Front-end code change data:
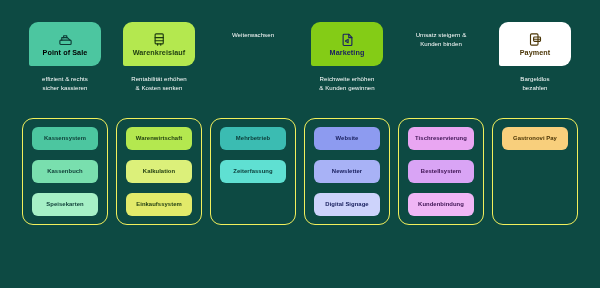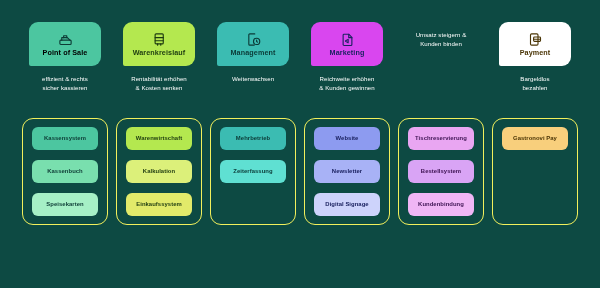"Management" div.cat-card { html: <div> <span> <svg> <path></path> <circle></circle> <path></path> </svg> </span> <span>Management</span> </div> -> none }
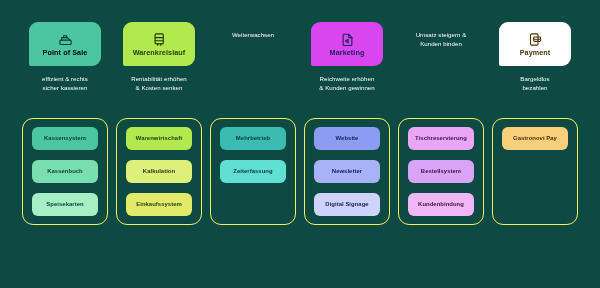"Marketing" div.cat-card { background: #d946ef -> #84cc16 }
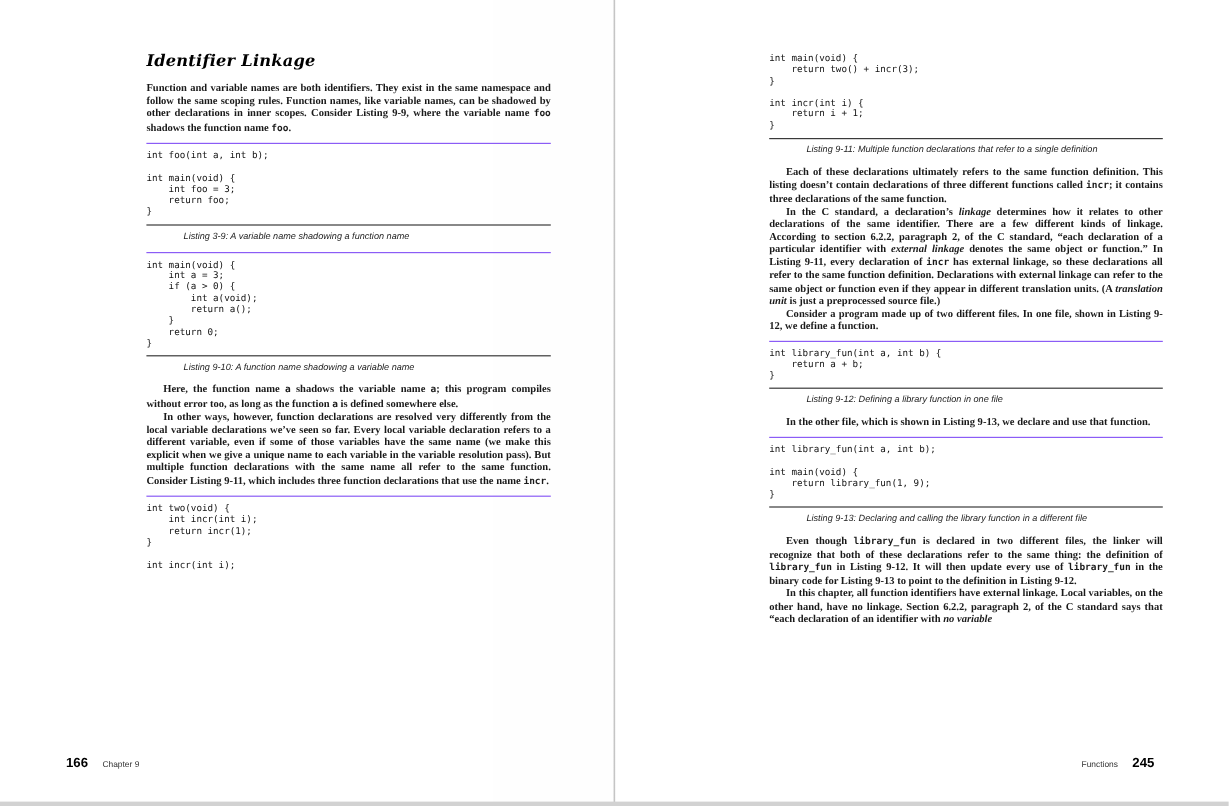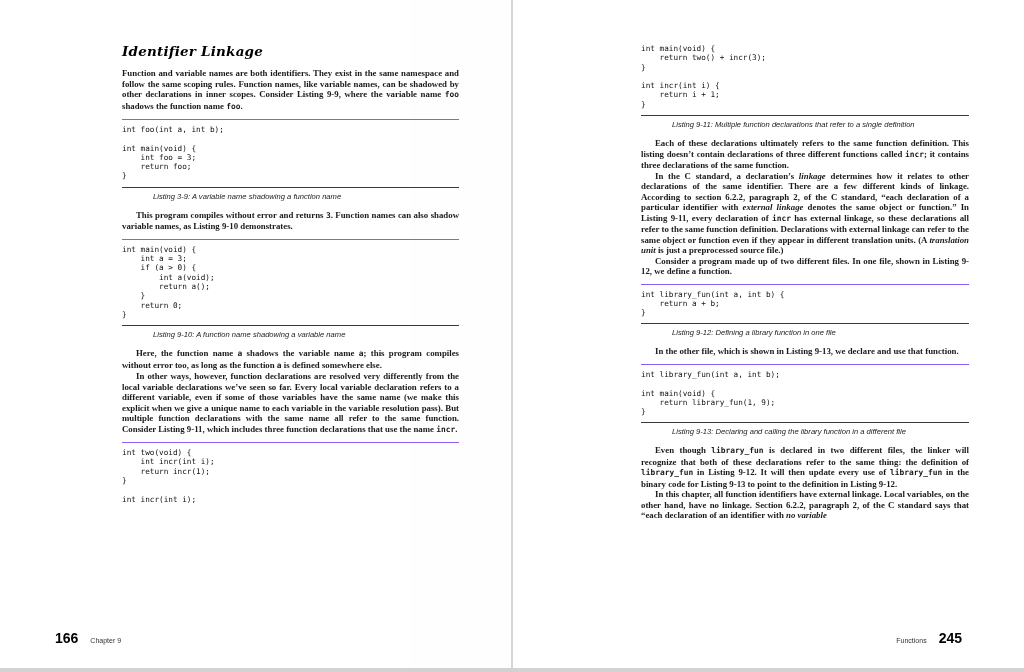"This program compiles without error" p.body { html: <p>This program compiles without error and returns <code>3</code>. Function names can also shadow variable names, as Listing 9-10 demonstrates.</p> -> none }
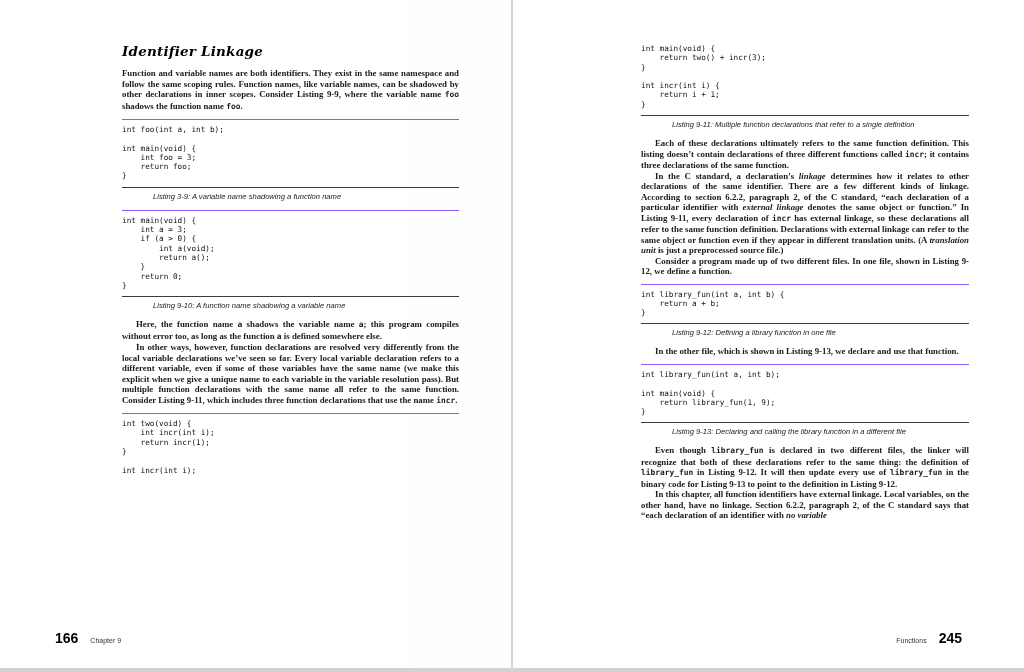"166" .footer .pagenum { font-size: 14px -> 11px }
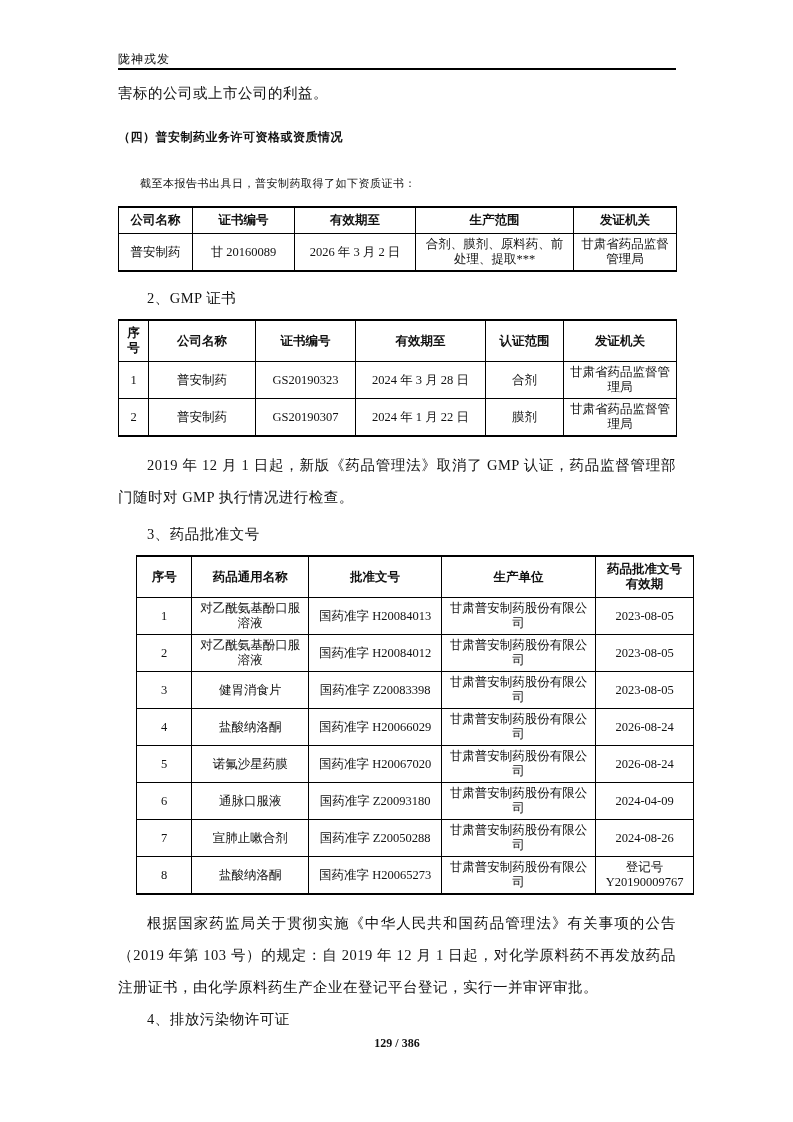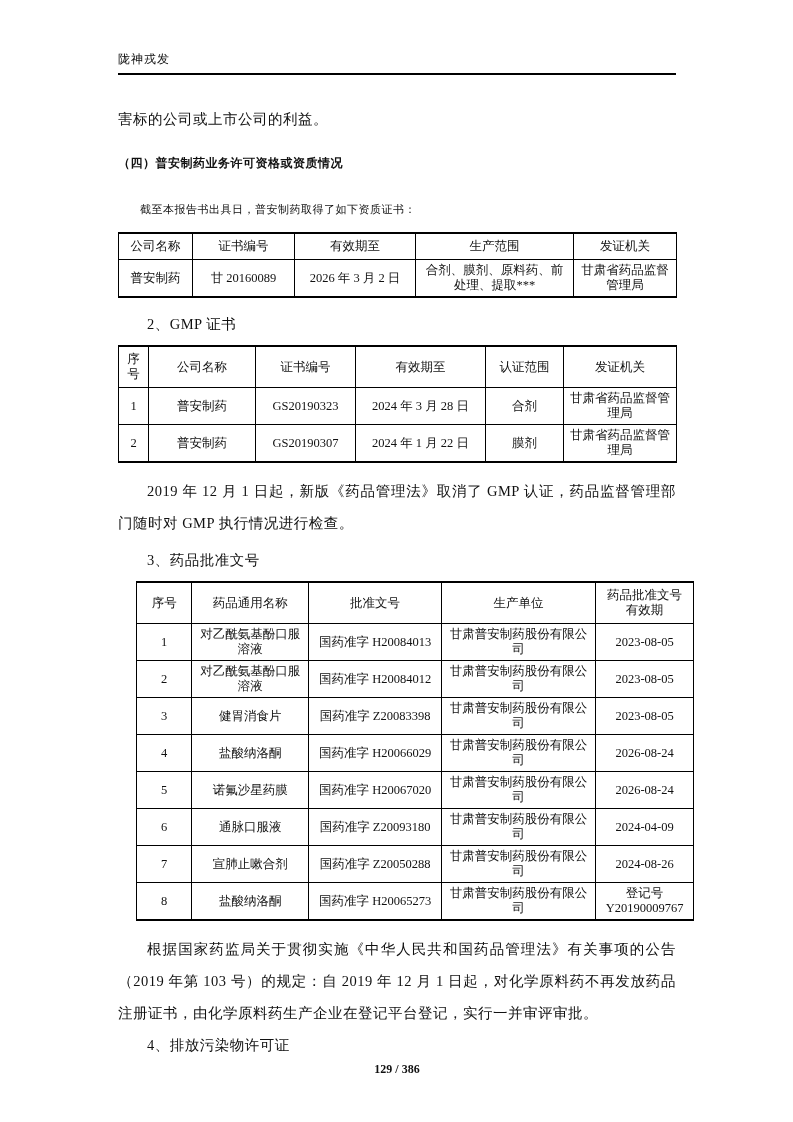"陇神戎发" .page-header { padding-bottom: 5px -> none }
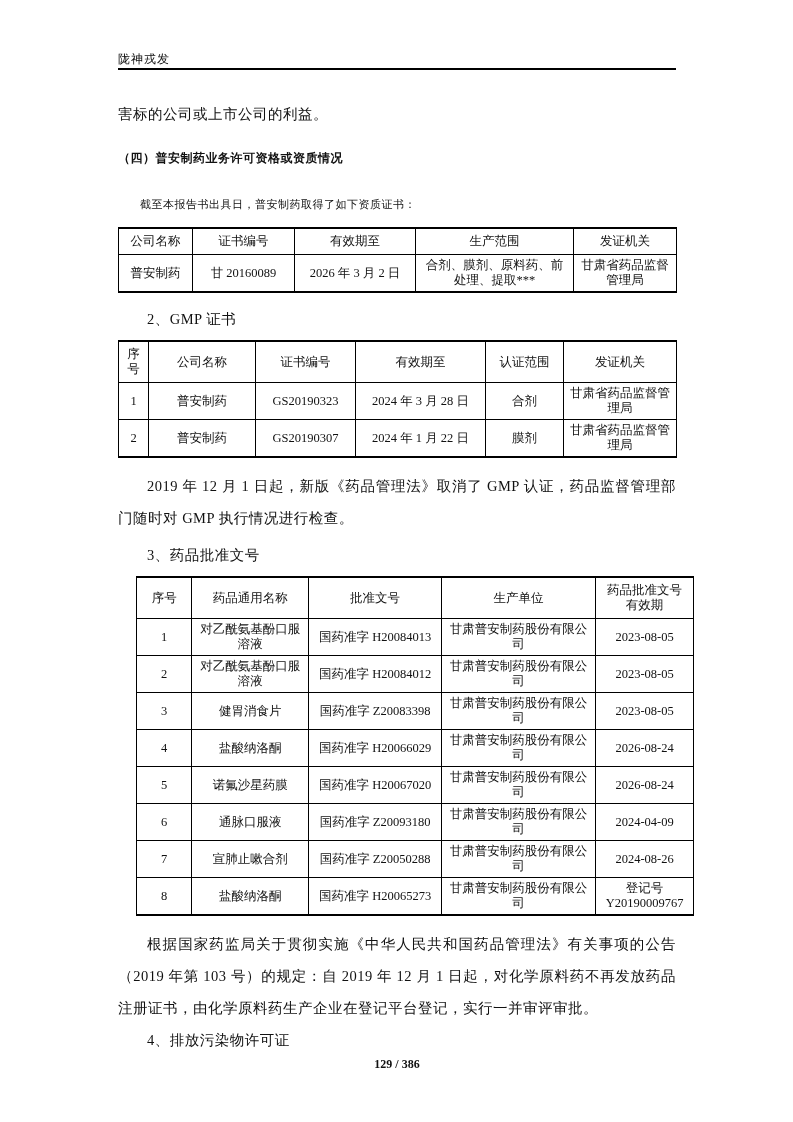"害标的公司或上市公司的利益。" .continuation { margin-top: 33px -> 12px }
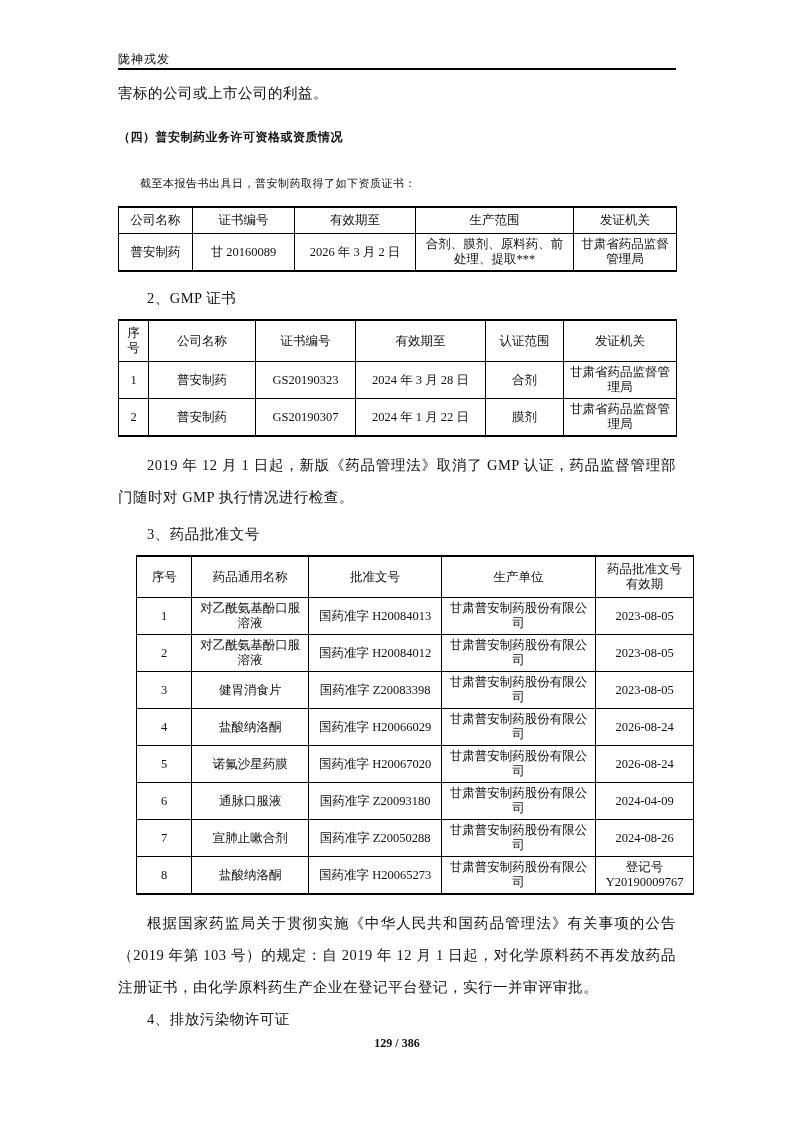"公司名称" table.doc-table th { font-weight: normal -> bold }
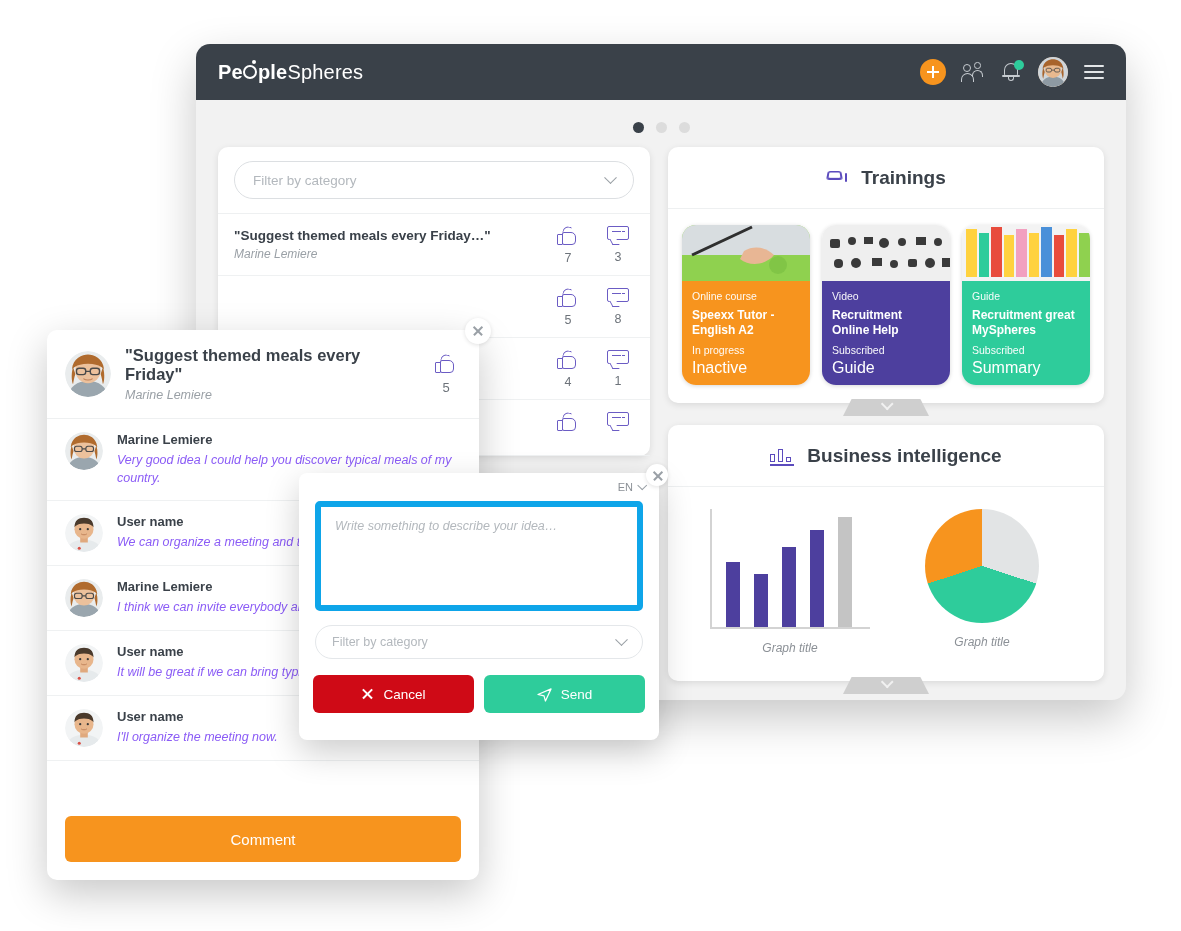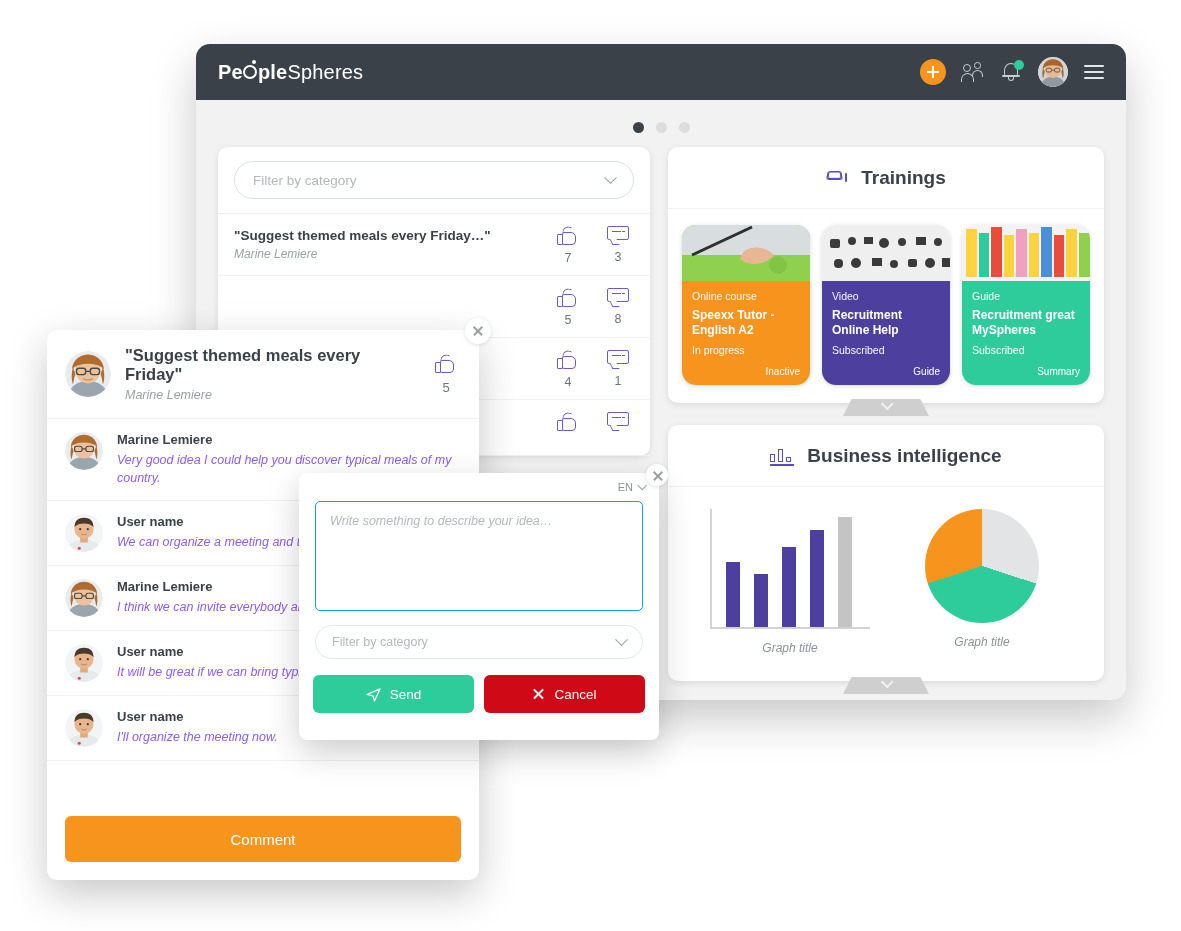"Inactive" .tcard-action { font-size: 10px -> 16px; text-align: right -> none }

__Your task__
Output the entries above verbatim. Omit the images.

__Task output__
"Management" div.cat-card { html: <div> <span> <svg> <path></path> <circle></circle> <path></path> </svg> </span> <span>Management</span> </div> -> none }
"Marketing" div.cat-card { background: #d946ef -> #84cc16 }
"This program compiles without error" p.body { html: <p>This program compiles without error and returns <code>3</code>. Function names can also shadow variable names, as Listing 9-10 demonstrates.</p> -> none }
"166" .footer .pagenum { font-size: 14px -> 11px }
"陇神戎发" .page-header { padding-bottom: 5px -> none }
"害标的公司或上市公司的利益。" .continuation { margin-top: 33px -> 12px }
"公司名称" table.doc-table th { font-weight: normal -> bold }
"Inactive" .tcard-action { font-size: 10px -> 16px; text-align: right -> none }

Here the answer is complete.